Laut Umfrage glauben inzwischen immer mehr Chinesen, dass die USA China "systematisch klein halten" wollen. Doch solche Umfragen seien nicht immer repräsentativ, kritisiert der junge chinesische Blogger Jason Ng. Da die Zeitung "Global Times" eindeutig anti-westlich ausgerichtet ist, zweifelt er daran, dass die USA in China immer unbeliebter werden.

Traumland für Start-ups und Kreative

Doch das in China vorherrschende Amerika-Bild umfasst nicht nur die Beziehungen zwischen den Regierungen. Für die meisten Chinesen sind die USA immer noch das Sinnbild für Fortschritt und Wohlstand. Daher sind sie auch für die jungen Chinesen, die im Ausland studieren wollen, das Ziel Nummer eins.

Die amerikanische und die chinesische Flagge vor blauem Himmel (Montage: DW)
Bild: AP/Montage DW

Seit Jahrzehnten ist die Nachfrage nach Englisch-Sprachkursen groß. Eine ganze Branche verdient kräftig daran. Xu Yifan arbeitet in Shanghai als Englischlehrer. Sein Arbeitgeber ist einer der größten Anbieter, der sich auf die Vorbereitung der Aufnahme-Sprachprüfungen für US-Hochschulen spezialisiert hat. Die Sprachschule ist in über 60 Städten vertreten und registriert nach eigenen Angaben 300.000 Kursteilnehmer im Jahr. Die Kurse sind immer voll.

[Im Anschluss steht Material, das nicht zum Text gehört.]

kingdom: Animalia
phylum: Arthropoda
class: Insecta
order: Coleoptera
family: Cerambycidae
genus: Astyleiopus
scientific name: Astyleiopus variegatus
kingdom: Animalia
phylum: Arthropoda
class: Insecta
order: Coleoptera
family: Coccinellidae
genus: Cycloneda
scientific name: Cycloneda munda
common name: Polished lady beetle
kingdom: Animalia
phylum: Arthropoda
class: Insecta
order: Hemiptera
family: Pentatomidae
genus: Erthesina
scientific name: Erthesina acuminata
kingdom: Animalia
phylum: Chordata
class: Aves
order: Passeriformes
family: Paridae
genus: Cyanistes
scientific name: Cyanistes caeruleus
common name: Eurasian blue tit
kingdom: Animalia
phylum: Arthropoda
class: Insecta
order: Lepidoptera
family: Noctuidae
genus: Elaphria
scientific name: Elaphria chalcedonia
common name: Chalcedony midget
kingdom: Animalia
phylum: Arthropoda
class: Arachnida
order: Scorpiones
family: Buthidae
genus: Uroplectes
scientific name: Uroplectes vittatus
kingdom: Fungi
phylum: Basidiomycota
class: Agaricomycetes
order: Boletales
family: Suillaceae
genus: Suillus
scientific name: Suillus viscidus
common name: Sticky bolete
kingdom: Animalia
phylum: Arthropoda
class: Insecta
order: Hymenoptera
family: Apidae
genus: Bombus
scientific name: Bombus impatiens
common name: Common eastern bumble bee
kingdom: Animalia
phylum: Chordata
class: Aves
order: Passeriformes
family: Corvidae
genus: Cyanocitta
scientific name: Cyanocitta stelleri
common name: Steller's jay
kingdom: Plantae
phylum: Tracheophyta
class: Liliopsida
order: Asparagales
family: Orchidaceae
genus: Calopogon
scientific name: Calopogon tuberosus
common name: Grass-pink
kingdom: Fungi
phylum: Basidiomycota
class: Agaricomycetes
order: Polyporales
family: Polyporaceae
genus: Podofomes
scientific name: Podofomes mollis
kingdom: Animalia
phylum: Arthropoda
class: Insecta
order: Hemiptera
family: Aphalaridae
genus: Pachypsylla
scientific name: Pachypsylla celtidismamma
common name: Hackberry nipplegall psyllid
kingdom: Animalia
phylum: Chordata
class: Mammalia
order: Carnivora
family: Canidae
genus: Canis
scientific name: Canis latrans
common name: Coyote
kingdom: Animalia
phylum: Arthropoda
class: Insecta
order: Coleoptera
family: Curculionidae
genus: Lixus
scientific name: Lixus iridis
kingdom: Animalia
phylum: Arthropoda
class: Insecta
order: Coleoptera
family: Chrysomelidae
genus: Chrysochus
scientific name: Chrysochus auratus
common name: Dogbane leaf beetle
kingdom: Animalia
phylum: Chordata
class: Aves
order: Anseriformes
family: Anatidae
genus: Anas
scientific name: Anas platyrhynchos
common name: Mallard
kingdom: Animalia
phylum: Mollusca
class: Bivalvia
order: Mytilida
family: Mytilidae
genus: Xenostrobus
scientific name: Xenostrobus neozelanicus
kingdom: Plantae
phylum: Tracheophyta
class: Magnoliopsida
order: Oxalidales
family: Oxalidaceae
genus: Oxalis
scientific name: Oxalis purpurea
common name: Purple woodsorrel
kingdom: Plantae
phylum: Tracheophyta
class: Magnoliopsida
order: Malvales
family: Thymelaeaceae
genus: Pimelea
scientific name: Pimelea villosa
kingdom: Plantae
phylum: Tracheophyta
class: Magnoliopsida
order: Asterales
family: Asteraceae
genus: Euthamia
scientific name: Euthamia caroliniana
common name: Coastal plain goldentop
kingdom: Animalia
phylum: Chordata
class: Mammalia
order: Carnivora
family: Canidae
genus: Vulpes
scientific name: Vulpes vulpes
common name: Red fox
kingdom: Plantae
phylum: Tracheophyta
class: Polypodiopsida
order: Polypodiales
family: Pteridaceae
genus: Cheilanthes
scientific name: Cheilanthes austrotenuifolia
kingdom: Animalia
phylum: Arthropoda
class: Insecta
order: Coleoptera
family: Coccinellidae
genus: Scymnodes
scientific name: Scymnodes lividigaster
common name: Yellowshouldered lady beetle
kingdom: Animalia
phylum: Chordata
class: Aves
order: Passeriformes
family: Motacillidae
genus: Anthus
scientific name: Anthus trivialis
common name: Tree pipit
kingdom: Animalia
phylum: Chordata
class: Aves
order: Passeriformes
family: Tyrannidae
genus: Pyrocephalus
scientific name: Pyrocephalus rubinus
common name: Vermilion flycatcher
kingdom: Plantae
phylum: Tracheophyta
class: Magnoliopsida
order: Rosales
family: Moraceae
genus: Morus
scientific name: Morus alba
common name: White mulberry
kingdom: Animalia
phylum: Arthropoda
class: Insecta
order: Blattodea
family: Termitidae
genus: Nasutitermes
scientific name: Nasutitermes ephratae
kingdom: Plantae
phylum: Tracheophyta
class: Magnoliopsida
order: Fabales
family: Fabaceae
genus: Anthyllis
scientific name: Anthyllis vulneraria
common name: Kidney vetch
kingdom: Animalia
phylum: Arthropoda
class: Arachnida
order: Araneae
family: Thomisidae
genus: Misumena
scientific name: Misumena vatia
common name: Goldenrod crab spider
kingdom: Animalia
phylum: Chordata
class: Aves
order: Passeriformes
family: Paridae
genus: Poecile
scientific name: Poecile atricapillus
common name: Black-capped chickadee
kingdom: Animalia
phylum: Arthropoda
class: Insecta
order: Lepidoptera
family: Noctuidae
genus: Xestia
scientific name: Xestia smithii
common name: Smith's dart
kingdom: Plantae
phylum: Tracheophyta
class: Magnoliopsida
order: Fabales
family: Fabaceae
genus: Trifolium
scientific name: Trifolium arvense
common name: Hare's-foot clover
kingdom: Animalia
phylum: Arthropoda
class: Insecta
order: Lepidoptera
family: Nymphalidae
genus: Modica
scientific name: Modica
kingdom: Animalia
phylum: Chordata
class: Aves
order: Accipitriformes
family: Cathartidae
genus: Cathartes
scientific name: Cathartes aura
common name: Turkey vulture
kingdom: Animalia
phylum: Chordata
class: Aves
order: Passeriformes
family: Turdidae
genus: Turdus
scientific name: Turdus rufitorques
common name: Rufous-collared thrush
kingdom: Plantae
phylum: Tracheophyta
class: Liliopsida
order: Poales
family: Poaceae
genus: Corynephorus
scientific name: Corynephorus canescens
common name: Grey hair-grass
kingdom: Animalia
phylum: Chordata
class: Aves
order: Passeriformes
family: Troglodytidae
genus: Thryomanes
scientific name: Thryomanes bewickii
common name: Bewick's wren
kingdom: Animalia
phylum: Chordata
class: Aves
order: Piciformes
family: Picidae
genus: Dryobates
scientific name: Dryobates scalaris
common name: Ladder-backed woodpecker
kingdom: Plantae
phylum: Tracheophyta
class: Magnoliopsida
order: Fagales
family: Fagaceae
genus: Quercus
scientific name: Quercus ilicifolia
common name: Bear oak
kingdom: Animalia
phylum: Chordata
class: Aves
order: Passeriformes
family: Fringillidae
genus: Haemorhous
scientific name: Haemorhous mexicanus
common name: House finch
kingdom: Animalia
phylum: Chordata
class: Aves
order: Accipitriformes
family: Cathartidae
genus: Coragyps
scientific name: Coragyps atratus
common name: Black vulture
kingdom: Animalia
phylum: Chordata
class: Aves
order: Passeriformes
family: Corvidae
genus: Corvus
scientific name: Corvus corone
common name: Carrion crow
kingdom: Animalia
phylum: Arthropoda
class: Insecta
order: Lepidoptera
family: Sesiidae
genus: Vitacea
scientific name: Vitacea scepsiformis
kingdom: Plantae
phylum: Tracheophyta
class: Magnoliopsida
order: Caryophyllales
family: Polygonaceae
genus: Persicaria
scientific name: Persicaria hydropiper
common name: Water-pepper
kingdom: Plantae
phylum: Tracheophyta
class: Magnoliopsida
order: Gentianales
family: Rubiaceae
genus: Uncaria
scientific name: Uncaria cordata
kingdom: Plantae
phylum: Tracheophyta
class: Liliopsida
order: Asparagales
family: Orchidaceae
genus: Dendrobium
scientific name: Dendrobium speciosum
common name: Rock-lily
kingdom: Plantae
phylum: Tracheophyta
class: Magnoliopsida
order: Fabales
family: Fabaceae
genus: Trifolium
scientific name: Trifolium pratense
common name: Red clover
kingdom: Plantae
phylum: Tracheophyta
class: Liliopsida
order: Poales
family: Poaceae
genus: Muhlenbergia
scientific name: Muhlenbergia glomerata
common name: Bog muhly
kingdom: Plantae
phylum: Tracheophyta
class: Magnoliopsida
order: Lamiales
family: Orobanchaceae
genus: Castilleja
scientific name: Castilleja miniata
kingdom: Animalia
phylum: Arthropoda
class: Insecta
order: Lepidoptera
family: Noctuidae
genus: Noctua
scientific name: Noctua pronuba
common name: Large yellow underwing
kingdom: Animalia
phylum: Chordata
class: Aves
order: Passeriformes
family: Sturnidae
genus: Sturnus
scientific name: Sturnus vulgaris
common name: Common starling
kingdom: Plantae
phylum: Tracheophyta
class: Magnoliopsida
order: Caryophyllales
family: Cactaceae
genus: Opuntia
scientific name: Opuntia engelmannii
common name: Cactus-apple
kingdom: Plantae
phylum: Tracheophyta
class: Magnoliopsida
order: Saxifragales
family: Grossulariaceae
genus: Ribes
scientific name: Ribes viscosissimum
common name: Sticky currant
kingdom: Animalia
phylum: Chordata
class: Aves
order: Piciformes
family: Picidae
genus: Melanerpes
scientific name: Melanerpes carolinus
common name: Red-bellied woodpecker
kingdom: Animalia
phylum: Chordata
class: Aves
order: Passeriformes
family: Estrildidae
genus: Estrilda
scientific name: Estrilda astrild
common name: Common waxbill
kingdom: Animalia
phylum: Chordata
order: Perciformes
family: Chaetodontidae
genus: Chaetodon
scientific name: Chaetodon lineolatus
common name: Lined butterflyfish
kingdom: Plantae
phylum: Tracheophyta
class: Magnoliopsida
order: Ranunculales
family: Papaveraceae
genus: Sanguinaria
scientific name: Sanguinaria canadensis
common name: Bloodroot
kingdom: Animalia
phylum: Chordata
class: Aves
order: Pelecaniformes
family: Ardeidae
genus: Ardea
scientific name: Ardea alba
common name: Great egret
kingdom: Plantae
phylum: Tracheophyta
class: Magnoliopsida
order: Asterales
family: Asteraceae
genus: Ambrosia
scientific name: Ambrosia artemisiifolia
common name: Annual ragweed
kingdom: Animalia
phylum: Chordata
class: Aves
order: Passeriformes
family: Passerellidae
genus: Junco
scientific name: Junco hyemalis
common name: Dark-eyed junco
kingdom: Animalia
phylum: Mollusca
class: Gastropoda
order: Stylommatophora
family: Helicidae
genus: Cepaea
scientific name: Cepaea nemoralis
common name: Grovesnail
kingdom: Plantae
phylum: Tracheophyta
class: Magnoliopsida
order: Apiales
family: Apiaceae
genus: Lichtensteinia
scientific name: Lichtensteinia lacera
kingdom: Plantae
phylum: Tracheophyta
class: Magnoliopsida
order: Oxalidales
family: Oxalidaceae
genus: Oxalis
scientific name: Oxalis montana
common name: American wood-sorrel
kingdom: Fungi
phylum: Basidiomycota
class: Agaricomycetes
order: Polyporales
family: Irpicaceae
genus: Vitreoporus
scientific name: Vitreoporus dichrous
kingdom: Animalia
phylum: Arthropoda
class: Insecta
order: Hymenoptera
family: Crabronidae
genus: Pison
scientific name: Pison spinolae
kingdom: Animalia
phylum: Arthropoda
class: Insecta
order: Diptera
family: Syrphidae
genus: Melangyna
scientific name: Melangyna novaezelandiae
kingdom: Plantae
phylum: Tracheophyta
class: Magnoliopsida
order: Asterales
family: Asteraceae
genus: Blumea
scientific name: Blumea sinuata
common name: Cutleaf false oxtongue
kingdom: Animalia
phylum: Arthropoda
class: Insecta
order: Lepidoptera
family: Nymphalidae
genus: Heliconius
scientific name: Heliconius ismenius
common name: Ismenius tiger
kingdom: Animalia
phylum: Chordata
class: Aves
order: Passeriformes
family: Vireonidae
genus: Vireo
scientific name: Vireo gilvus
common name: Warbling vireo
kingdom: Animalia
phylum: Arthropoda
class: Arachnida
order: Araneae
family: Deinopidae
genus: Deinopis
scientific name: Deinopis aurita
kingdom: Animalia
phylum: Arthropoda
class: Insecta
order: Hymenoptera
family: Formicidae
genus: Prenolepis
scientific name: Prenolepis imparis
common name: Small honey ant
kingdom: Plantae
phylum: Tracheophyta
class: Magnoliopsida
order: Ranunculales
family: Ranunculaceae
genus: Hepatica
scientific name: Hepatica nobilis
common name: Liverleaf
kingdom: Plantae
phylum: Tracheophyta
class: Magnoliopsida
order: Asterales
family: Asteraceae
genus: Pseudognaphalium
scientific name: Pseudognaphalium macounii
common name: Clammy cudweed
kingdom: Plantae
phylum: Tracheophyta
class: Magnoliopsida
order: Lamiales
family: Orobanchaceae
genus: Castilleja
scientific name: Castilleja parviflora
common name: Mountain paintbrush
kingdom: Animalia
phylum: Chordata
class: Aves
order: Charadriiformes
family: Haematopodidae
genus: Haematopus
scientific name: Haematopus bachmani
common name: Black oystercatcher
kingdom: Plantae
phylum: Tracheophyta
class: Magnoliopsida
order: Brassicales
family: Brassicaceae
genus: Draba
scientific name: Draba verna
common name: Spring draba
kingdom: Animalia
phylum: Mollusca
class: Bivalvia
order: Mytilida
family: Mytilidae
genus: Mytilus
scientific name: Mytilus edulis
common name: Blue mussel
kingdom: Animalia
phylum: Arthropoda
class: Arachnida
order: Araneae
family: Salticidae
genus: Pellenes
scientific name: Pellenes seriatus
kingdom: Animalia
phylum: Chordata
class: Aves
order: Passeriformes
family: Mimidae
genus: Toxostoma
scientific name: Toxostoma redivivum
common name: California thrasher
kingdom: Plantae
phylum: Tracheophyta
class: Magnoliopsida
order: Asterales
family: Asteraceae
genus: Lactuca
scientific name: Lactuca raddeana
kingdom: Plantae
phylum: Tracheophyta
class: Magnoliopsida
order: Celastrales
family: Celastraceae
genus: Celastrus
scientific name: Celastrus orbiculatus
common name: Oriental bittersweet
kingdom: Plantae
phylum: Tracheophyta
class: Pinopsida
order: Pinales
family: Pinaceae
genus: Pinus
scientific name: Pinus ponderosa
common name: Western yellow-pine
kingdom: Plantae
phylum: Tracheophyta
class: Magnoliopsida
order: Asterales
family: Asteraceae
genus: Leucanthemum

Auf der Überholspur an den USA vorbei?

Wie fast alle seine Kommilitonen in demselben Kurs will auch der 21jährige Qi Yongcheng in den USA einen Mastertitel erwerben. Für ihn sind die USA eine Technologie-Macht: "Von dort kommt die zukunftsweisende Technologie", meint er. "Außerdem bieten die Hochschulpolitik der USA und ein umfangreiches Stipendien-System mehr Möglichkeiten für ausländische Studenten als das in anderen Ländern der Fall ist."

Der Student Qi sieht einen wesentlichen Vorteil des amerikanischen Systems darin, dass es dort "demokratischer zugeht". Und die verbreitete Ansicht, dass China vielleicht in ein paar Jahrzehnten die USA wirtschaftlich überholen wird, scheint für ihn noch nicht so realistisch. Denn nur als verlängerte Werkbank der Welt könne China sich nicht langfristig behaupten. Für Qi steht fest: Ohne Innovation und Hightech wird China den Gipfel nicht erklimmen können.